[Information given — start]

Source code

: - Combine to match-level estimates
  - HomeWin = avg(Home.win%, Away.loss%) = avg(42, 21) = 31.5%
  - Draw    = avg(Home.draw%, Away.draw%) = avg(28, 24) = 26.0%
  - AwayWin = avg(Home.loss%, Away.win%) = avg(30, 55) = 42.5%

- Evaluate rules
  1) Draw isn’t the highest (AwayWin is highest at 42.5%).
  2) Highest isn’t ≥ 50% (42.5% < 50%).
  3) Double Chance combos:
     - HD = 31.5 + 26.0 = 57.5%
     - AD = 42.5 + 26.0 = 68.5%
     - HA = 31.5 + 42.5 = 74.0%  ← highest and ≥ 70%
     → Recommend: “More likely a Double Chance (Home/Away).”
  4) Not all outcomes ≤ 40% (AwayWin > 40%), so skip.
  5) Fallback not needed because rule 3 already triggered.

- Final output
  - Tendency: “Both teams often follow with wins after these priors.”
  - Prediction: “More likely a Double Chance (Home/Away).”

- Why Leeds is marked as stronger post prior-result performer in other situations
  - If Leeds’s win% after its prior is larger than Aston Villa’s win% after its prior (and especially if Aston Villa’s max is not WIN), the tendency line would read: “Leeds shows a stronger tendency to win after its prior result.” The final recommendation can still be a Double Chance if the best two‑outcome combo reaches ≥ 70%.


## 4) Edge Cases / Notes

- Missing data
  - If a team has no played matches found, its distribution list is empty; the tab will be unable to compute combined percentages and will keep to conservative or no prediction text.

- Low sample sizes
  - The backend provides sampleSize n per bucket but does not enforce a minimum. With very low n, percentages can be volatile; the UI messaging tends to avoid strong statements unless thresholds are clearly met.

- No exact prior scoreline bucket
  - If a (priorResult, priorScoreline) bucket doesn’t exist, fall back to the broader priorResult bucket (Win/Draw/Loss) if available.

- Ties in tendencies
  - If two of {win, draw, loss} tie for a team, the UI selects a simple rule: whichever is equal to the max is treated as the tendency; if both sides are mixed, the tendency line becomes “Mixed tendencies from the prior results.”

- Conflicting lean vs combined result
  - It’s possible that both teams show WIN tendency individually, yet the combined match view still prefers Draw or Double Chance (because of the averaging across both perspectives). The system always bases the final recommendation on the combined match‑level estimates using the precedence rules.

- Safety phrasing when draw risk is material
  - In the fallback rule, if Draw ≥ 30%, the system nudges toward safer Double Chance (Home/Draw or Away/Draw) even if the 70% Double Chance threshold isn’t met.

[Information given — finish]

Copy every line of the records above word for word, keeping all symbols, numbers and spacing unchanged.

== Result ==
Source code

: - Combine to match-level estimates
  - HomeWin = avg(Home.win%, Away.loss%) = avg(42, 21) = 31.5%
  - Draw    = avg(Home.draw%, Away.draw%) = avg(28, 24) = 26.0%
  - AwayWin = avg(Home.loss%, Away.win%) = avg(30, 55) = 42.5%

- Evaluate rules
  1) Draw isn’t the highest (AwayWin is highest at 42.5%).
  2) Highest isn’t ≥ 50% (42.5% < 50%).
  3) Double Chance combos:
     - HD = 31.5 + 26.0 = 57.5%
     - AD = 42.5 + 26.0 = 68.5%
     - HA = 31.5 + 42.5 = 74.0%  ← highest and ≥ 70%
     → Recommend: “More likely a Double Chance (Home/Away).”
  4) Not all outcomes ≤ 40% (AwayWin > 40%), so skip.
  5) Fallback not needed because rule 3 already triggered.

- Final output
  - Tendency: “Both teams often follow with wins after these priors.”
  - Prediction: “More likely a Double Chance (Home/Away).”

- Why Leeds is marked as stronger post prior-result performer in other situations
  - If Leeds’s win% after its prior is larger than Aston Villa’s win% after its prior (and especially if Aston Villa’s max is not WIN), the tendency line would read: “Leeds shows a stronger tendency to win after its prior result.” The final recommendation can still be a Double Chance if the best two‑outcome combo reaches ≥ 70%.


## 4) Edge Cases / Notes

- Missing data
  - If a team has no played matches found, its distribution list is empty; the tab will be unable to compute combined percentages and will keep to conservative or no prediction text.

- Low sample sizes
  - The backend provides sampleSize n per bucket but does not enforce a minimum. With very low n, percentages can be volatile; the UI messaging tends to avoid strong statements unless thresholds are clearly met.

- No exact prior scoreline bucket
  - If a (priorResult, priorScoreline) bucket doesn’t exist, fall back to the broader priorResult bucket (Win/Draw/Loss) if available.

- Ties in tendencies
  - If two of {win, draw, loss} tie for a team, the UI selects a simple rule: whichever is equal to the max is treated as the tendency; if both sides are mixed, the tendency line becomes “Mixed tendencies from the prior results.”

- Conflicting lean vs combined result
  - It’s possible that both teams show WIN tendency individually, yet the combined match view still prefers Draw or Double Chance (because of the averaging across both perspectives). The system always bases the final recommendation on the combined match‑level estimates using the precedence rules.

- Safety phrasing when draw risk is material
  - In the fallback rule, if Draw ≥ 30%, the system nudges toward safer Double Chance (Home/Draw or Away/Draw) even if the 70% Double Chance threshold isn’t met.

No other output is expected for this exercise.